SCM Launches Tribute with Debussy, Ravel and Jolivet

By Ted AYALA

Limpidity, elegance, sensuality, and charm – virtues that characterize the very best of modern French musical style. Beguiling the ear, the listener, falling under the music’s spell, may find it easy to take its ravishing beauty for granted, not realizing the toil that forged this idiom.

In a 19th Century where France was overshadowed by German musical culture and relegated to provincial status, it was the composers born at the end of the century that finally broke the hold that Beethoven and Wagner held on the country‘s composers. Theirs was a movement that not only saw these composers turn to their great Baroque forebears, Couperin and Rameau, for inspiration. But also drawing upon Japanese, Russian, Javanese, Middle Eastern, and Arabic sources, these composers carved a national melos that stripped away what they saw as the heaviness and excessiveness of German music, syncretizing these styles into one uniquely French.

It was an audacious act at the time, something not lost on the critics and musicians of the older generations.

“We’ve nurtured a viper at our breast!” shrieked one critic when he heard the work that closed the first of four programs by Southwest Chamber Music devoted to French music, the “String Quartet” of Claude Debussy.

It was these aspects – beauty as well as audaciousness – that Southwest Chamber Music emphasized in the first concert of its summer season at the Huntington Library scheduled, fittingly enough, on Bastille Day.

When harpist Alison Bjorkedal strummed her instrument’s opening chords in Debussy’s “Danse sacrée et profane,” one could almost see the composer lifting the dark Teutonic veil that had stagnated his country’s music. The harmonies, shot through with sunlight, had about them the freshness of dawn air. Hazily beautiful, but also a bold statement of pride from the composer who would later unfailingly sign off his correspondence with “Claude Debussy, musicien français.”

The path that Debussy opened was further carved out by Maurice Ravel and André Jolivet, each of them enriching their national music with their own broad artistic worldviews.

Jolivet, a colleague and friend of Olivier Messiaen, peppered the luscious, Impressionist sensuality of Debussy with an unmistakably modern flavor. Brittle colors and textures informed by the work of Stravinsky glittered in the composer’s “Le chant de Linos” for flute, strings and harp.

Taking Debussy’s example, but subsuming and superseding it with his own rigorous classicism, exacting perfectionism, and native sense of beauty, was Ravel’s “Introduction and Allegro” for harp and strings. With its attractive proportions and airy, graceful lyricism, the work is one of the composer’s freshest utterances.

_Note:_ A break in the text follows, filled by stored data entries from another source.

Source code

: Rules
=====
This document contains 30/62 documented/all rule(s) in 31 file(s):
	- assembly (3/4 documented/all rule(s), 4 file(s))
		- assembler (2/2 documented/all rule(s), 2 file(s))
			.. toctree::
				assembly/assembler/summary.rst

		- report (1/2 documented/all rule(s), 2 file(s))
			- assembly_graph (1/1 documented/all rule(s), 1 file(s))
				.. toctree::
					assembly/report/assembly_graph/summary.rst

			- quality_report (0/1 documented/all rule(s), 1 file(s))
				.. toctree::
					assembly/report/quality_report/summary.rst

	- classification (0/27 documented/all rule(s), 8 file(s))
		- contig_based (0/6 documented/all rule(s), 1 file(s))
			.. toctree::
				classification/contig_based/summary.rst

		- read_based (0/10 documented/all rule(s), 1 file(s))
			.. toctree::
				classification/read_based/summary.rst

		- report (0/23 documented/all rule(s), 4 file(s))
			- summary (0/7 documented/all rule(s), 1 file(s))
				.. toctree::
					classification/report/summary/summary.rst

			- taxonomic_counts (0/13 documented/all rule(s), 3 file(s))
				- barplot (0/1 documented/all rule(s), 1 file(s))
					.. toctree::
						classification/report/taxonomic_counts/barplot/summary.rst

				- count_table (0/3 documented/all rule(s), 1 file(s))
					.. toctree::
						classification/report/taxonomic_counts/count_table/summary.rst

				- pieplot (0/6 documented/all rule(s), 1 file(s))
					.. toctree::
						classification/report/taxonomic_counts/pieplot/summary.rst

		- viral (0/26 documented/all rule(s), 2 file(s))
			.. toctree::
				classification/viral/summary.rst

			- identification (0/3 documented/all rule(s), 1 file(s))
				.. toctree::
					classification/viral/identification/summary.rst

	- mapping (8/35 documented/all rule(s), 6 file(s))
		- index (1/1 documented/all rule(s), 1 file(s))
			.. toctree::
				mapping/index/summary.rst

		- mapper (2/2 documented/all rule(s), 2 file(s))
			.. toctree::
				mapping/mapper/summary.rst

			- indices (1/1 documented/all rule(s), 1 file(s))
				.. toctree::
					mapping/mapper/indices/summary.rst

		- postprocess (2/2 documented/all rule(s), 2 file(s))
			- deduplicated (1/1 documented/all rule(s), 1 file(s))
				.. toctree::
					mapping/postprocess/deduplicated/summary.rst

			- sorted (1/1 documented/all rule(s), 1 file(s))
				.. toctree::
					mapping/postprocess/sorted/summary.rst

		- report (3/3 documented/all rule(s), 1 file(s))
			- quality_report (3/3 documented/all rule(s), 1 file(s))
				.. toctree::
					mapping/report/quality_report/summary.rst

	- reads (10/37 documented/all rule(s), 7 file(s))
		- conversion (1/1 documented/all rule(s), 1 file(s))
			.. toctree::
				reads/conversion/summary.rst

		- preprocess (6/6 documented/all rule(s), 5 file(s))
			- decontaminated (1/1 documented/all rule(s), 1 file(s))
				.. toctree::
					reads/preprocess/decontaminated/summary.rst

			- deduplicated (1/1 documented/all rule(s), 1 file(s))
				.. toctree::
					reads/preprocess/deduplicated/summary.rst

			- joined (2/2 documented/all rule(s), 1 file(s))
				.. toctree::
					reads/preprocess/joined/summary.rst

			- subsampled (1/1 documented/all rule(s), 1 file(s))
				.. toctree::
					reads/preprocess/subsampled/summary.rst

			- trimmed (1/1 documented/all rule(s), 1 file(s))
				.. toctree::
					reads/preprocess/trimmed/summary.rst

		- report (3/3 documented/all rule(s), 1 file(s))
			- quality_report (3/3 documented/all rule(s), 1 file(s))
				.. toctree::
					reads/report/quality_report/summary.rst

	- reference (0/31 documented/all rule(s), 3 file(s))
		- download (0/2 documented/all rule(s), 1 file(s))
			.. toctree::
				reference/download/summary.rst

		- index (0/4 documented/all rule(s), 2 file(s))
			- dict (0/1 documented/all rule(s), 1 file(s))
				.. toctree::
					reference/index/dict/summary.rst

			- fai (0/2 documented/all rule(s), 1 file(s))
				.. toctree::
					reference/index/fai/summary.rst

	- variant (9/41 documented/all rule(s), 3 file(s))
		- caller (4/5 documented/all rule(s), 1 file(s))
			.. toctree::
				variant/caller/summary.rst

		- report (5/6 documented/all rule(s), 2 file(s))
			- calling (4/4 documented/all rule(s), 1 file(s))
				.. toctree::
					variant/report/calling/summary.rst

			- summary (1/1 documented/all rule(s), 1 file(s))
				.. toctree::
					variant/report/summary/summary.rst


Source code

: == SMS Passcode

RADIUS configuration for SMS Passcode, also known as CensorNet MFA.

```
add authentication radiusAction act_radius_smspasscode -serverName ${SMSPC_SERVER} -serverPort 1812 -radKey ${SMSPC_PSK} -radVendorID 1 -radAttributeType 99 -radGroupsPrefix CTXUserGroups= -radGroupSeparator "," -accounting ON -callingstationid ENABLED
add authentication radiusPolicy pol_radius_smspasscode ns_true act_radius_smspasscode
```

Augmenting the loveliness of these works was the playing of Bjorkedal. It was a master class in miniaturek, a demonstration of the wide range of tone that a world-class harpist can evoke from their instrument. The harp, despite its beauty of tone, can sound dull and monochrome in the hands of less talented players. Bjorkedal, however, had a broad spectrum of colors at her fingertips, employing them with great intelligence and sureness.

Joining her in the Jolivet and Ravel respectively were flautist Larry Kaplan and clarinetist Jim Foschia. With tone that was sweet and warm, but never shrill, both managed the workout that Jolivet and Ravel gave their instruments with zest, transcending the notes with expression of liquid purity.

The wayward harmonies of Debussy’s “String Quartet” –  where the music itself at times seems to be awestruck with its own modulations and trajectory – were given a sensitive and incisive reading by musicians Lorenz Gamma (1st violin), Shalini Visayan (2nd violin), Jan Karlin (viola) and Peter Jacobson (cello).

“Pleasure is the only law,” Debussy famously exclaimed. True to his credo, the playing of the musicians was a quiet celebration of the work’s undercurrent of erotic luxuriousness and unbridled sense of musical exploration.

Southwest Chamber Music has that knack for devising programs that are both satisfying to the ear and edifying for the mind and soul, provoking deeper thought – sometimes even reexamination – of long held musical truths.

French music, with its emphasis on surface (but not superficial) beauty and poise, is something to cherish and delight in just as much as the philosophical profundities of Beethoven or Mahler. Indeed, the contemplation of beauty for the sake of beauty is something noble and profound in and of itself, the Southwest players seemed to say.

An impulse not only characteristically Gallic, but uniquely human too.